Task description: Each entry must be restated word for word.

Recorded data:
======

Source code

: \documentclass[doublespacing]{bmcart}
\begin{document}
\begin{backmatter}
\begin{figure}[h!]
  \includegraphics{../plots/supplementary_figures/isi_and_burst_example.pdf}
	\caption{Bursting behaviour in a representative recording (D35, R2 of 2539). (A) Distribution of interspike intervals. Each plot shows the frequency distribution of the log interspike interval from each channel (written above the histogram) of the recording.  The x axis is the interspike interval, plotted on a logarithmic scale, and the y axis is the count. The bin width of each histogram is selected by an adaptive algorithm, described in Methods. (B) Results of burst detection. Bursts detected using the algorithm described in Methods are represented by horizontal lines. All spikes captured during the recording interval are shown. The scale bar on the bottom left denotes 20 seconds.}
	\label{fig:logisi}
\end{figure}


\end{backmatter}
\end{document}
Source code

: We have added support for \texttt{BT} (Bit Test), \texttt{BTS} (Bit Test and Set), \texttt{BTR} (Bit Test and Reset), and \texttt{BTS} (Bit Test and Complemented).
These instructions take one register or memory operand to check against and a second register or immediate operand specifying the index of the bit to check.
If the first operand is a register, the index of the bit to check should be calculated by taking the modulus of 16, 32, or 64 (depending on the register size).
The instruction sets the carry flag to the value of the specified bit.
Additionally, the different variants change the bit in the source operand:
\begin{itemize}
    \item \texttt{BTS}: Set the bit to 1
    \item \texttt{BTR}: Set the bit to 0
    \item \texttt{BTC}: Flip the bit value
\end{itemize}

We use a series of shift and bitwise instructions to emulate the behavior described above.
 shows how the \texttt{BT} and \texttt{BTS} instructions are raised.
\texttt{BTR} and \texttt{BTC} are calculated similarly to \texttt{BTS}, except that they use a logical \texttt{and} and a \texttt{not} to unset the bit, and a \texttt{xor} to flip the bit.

======

Exercise result:
Source code

: \documentclass[doublespacing]{bmcart}
\begin{document}
\begin{backmatter}
\begin{figure}[h!]
  \includegraphics{../plots/supplementary_figures/isi_and_burst_example.pdf}
	\caption{Bursting behaviour in a representative recording (D35, R2 of 2539). (A) Distribution of interspike intervals. Each plot shows the frequency distribution of the log interspike interval from each channel (written above the histogram) of the recording.  The x axis is the interspike interval, plotted on a logarithmic scale, and the y axis is the count. The bin width of each histogram is selected by an adaptive algorithm, described in Methods. (B) Results of burst detection. Bursts detected using the algorithm described in Methods are represented by horizontal lines. All spikes captured during the recording interval are shown. The scale bar on the bottom left denotes 20 seconds.}
	\label{fig:logisi}
\end{figure}


\end{backmatter}
\end{document}
Source code

: We have added support for \texttt{BT} (Bit Test), \texttt{BTS} (Bit Test and Set), \texttt{BTR} (Bit Test and Reset), and \texttt{BTS} (Bit Test and Complemented).
These instructions take one register or memory operand to check against and a second register or immediate operand specifying the index of the bit to check.
If the first operand is a register, the index of the bit to check should be calculated by taking the modulus of 16, 32, or 64 (depending on the register size).
The instruction sets the carry flag to the value of the specified bit.
Additionally, the different variants change the bit in the source operand:
\begin{itemize}
    \item \texttt{BTS}: Set the bit to 1
    \item \texttt{BTR}: Set the bit to 0
    \item \texttt{BTC}: Flip the bit value
\end{itemize}

We use a series of shift and bitwise instructions to emulate the behavior described above.
 shows how the \texttt{BT} and \texttt{BTS} instructions are raised.
\texttt{BTR} and \texttt{BTC} are calculated similarly to \texttt{BTS}, except that they use a logical \texttt{and} and a \texttt{not} to unset the bit, and a \texttt{xor} to flip the bit.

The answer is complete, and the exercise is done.